→ Exercise directions
Return these lines unchanged, every one of them.

→ Data entries
==========
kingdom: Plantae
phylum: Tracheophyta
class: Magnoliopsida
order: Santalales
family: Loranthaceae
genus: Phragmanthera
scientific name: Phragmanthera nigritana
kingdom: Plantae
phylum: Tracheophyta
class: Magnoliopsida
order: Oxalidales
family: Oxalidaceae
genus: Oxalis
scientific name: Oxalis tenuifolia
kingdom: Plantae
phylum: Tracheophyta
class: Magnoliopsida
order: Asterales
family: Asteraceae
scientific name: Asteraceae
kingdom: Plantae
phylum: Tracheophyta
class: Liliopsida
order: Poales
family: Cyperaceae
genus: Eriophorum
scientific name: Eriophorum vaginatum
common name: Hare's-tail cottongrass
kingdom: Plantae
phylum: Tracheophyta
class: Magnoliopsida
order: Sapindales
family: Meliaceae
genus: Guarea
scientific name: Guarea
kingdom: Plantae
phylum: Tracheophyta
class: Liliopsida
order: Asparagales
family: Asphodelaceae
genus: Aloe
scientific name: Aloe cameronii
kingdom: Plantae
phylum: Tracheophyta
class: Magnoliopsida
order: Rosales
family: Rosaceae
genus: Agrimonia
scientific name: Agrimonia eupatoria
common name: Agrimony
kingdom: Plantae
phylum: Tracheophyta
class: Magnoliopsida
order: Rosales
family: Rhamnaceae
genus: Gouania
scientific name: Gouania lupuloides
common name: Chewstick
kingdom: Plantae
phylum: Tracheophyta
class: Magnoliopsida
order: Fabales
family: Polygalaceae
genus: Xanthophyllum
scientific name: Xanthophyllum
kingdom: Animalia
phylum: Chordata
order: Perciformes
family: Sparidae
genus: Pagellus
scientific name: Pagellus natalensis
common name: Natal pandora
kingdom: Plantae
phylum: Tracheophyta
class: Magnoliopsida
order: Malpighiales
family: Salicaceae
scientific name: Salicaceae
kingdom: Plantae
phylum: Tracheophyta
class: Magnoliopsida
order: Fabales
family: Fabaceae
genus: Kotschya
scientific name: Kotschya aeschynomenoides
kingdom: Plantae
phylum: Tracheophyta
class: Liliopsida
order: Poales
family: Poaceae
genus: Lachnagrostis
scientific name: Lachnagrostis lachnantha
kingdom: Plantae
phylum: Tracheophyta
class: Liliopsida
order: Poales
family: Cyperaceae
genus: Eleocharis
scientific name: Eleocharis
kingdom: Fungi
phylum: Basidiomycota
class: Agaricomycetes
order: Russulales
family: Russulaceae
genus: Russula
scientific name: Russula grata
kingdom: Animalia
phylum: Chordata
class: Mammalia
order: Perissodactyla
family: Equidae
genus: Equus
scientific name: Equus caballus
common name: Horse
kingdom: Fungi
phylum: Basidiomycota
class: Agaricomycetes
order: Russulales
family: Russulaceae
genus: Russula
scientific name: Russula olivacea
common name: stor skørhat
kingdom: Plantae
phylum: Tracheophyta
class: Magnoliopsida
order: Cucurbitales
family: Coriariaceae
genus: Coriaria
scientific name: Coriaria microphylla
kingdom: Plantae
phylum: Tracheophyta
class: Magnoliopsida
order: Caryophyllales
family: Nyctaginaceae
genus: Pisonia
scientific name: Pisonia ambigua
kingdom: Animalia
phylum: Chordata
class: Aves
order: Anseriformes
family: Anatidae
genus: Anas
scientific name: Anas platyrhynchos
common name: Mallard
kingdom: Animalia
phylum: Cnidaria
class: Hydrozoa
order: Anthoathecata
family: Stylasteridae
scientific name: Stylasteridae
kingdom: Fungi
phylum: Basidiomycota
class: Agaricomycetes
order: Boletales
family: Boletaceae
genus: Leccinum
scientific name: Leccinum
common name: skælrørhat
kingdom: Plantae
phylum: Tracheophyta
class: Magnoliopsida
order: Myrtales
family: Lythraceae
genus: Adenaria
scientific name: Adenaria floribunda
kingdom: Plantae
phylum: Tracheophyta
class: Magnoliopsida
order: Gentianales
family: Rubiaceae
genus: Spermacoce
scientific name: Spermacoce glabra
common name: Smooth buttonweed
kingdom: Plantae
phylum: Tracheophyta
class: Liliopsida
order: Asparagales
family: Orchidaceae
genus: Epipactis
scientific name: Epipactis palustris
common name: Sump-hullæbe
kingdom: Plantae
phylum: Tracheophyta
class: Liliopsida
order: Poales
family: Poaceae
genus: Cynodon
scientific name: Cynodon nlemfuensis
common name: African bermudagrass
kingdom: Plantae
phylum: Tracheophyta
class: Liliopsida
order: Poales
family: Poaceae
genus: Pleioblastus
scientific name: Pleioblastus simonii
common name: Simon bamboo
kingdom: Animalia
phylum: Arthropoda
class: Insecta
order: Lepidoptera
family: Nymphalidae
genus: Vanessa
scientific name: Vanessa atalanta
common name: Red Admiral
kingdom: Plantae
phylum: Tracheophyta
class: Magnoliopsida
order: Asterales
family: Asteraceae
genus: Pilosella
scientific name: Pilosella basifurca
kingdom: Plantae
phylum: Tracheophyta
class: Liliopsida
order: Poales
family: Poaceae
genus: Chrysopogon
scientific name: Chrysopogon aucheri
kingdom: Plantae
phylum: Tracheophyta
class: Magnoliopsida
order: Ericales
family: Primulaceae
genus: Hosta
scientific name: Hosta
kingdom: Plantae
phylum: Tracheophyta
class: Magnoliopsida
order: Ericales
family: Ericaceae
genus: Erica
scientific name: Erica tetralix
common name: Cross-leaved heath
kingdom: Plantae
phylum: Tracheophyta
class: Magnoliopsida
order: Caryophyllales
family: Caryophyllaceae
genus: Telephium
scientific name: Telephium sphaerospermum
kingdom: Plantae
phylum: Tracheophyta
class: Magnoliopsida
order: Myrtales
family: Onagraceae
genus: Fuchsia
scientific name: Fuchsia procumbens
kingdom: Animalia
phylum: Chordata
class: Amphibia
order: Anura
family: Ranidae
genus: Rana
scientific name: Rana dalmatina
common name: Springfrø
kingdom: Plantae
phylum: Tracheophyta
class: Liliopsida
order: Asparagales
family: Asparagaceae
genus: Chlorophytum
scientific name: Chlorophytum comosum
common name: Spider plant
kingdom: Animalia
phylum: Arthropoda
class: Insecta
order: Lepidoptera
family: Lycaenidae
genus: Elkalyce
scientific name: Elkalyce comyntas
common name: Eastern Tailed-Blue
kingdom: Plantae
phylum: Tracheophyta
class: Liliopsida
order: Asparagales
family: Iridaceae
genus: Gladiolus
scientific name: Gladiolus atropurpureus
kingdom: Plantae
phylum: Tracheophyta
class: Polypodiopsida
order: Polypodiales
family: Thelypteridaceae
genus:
==========
→ Response to the exercise
kingdom: Plantae
phylum: Tracheophyta
class: Magnoliopsida
order: Santalales
family: Loranthaceae
genus: Phragmanthera
scientific name: Phragmanthera nigritana
kingdom: Plantae
phylum: Tracheophyta
class: Magnoliopsida
order: Oxalidales
family: Oxalidaceae
genus: Oxalis
scientific name: Oxalis tenuifolia
kingdom: Plantae
phylum: Tracheophyta
class: Magnoliopsida
order: Asterales
family: Asteraceae
scientific name: Asteraceae
kingdom: Plantae
phylum: Tracheophyta
class: Liliopsida
order: Poales
family: Cyperaceae
genus: Eriophorum
scientific name: Eriophorum vaginatum
common name: Hare's-tail cottongrass
kingdom: Plantae
phylum: Tracheophyta
class: Magnoliopsida
order: Sapindales
family: Meliaceae
genus: Guarea
scientific name: Guarea
kingdom: Plantae
phylum: Tracheophyta
class: Liliopsida
order: Asparagales
family: Asphodelaceae
genus: Aloe
scientific name: Aloe cameronii
kingdom: Plantae
phylum: Tracheophyta
class: Magnoliopsida
order: Rosales
family: Rosaceae
genus: Agrimonia
scientific name: Agrimonia eupatoria
common name: Agrimony
kingdom: Plantae
phylum: Tracheophyta
class: Magnoliopsida
order: Rosales
family: Rhamnaceae
genus: Gouania
scientific name: Gouania lupuloides
common name: Chewstick
kingdom: Plantae
phylum: Tracheophyta
class: Magnoliopsida
order: Fabales
family: Polygalaceae
genus: Xanthophyllum
scientific name: Xanthophyllum
kingdom: Animalia
phylum: Chordata
order: Perciformes
family: Sparidae
genus: Pagellus
scientific name: Pagellus natalensis
common name: Natal pandora
kingdom: Plantae
phylum: Tracheophyta
class: Magnoliopsida
order: Malpighiales
family: Salicaceae
scientific name: Salicaceae
kingdom: Plantae
phylum: Tracheophyta
class: Magnoliopsida
order: Fabales
family: Fabaceae
genus: Kotschya
scientific name: Kotschya aeschynomenoides
kingdom: Plantae
phylum: Tracheophyta
class: Liliopsida
order: Poales
family: Poaceae
genus: Lachnagrostis
scientific name: Lachnagrostis lachnantha
kingdom: Plantae
phylum: Tracheophyta
class: Liliopsida
order: Poales
family: Cyperaceae
genus: Eleocharis
scientific name: Eleocharis
kingdom: Fungi
phylum: Basidiomycota
class: Agaricomycetes
order: Russulales
family: Russulaceae
genus: Russula
scientific name: Russula grata
kingdom: Animalia
phylum: Chordata
class: Mammalia
order: Perissodactyla
family: Equidae
genus: Equus
scientific name: Equus caballus
common name: Horse
kingdom: Fungi
phylum: Basidiomycota
class: Agaricomycetes
order: Russulales
family: Russulaceae
genus: Russula
scientific name: Russula olivacea
common name: stor skørhat
kingdom: Plantae
phylum: Tracheophyta
class: Magnoliopsida
order: Cucurbitales
family: Coriariaceae
genus: Coriaria
scientific name: Coriaria microphylla
kingdom: Plantae
phylum: Tracheophyta
class: Magnoliopsida
order: Caryophyllales
family: Nyctaginaceae
genus: Pisonia
scientific name: Pisonia ambigua
kingdom: Animalia
phylum: Chordata
class: Aves
order: Anseriformes
family: Anatidae
genus: Anas
scientific name: Anas platyrhynchos
common name: Mallard
kingdom: Animalia
phylum: Cnidaria
class: Hydrozoa
order: Anthoathecata
family: Stylasteridae
scientific name: Stylasteridae
kingdom: Fungi
phylum: Basidiomycota
class: Agaricomycetes
order: Boletales
family: Boletaceae
genus: Leccinum
scientific name: Leccinum
common name: skælrørhat
kingdom: Plantae
phylum: Tracheophyta
class: Magnoliopsida
order: Myrtales
family: Lythraceae
genus: Adenaria
scientific name: Adenaria floribunda
kingdom: Plantae
phylum: Tracheophyta
class: Magnoliopsida
order: Gentianales
family: Rubiaceae
genus: Spermacoce
scientific name: Spermacoce glabra
common name: Smooth buttonweed
kingdom: Plantae
phylum: Tracheophyta
class: Liliopsida
order: Asparagales
family: Orchidaceae
genus: Epipactis
scientific name: Epipactis palustris
common name: Sump-hullæbe
kingdom: Plantae
phylum: Tracheophyta
class: Liliopsida
order: Poales
family: Poaceae
genus: Cynodon
scientific name: Cynodon nlemfuensis
common name: African bermudagrass
kingdom: Plantae
phylum: Tracheophyta
class: Liliopsida
order: Poales
family: Poaceae
genus: Pleioblastus
scientific name: Pleioblastus simonii
common name: Simon bamboo
kingdom: Animalia
phylum: Arthropoda
class: Insecta
order: Lepidoptera
family: Nymphalidae
genus: Vanessa
scientific name: Vanessa atalanta
common name: Red Admiral
kingdom: Plantae
phylum: Tracheophyta
class: Magnoliopsida
order: Asterales
family: Asteraceae
genus: Pilosella
scientific name: Pilosella basifurca
kingdom: Plantae
phylum: Tracheophyta
class: Liliopsida
order: Poales
family: Poaceae
genus: Chrysopogon
scientific name: Chrysopogon aucheri
kingdom: Plantae
phylum: Tracheophyta
class: Magnoliopsida
order: Ericales
family: Primulaceae
genus: Hosta
scientific name: Hosta
kingdom: Plantae
phylum: Tracheophyta
class: Magnoliopsida
order: Ericales
family: Ericaceae
genus: Erica
scientific name: Erica tetralix
common name: Cross-leaved heath
kingdom: Plantae
phylum: Tracheophyta
class: Magnoliopsida
order: Caryophyllales
family: Caryophyllaceae
genus: Telephium
scientific name: Telephium sphaerospermum
kingdom: Plantae
phylum: Tracheophyta
class: Magnoliopsida
order: Myrtales
family: Onagraceae
genus: Fuchsia
scientific name: Fuchsia procumbens
kingdom: Animalia
phylum: Chordata
class: Amphibia
order: Anura
family: Ranidae
genus: Rana
scientific name: Rana dalmatina
common name: Springfrø
kingdom: Plantae
phylum: Tracheophyta
class: Liliopsida
order: Asparagales
family: Asparagaceae
genus: Chlorophytum
scientific name: Chlorophytum comosum
common name: Spider plant
kingdom: Animalia
phylum: Arthropoda
class: Insecta
order: Lepidoptera
family: Lycaenidae
genus: Elkalyce
scientific name: Elkalyce comyntas
common name: Eastern Tailed-Blue
kingdom: Plantae
phylum: Tracheophyta
class: Liliopsida
order: Asparagales
family: Iridaceae
genus: Gladiolus
scientific name: Gladiolus atropurpureus
kingdom: Plantae
phylum: Tracheophyta
class: Polypodiopsida
order: Polypodiales
family: Thelypteridaceae
genus:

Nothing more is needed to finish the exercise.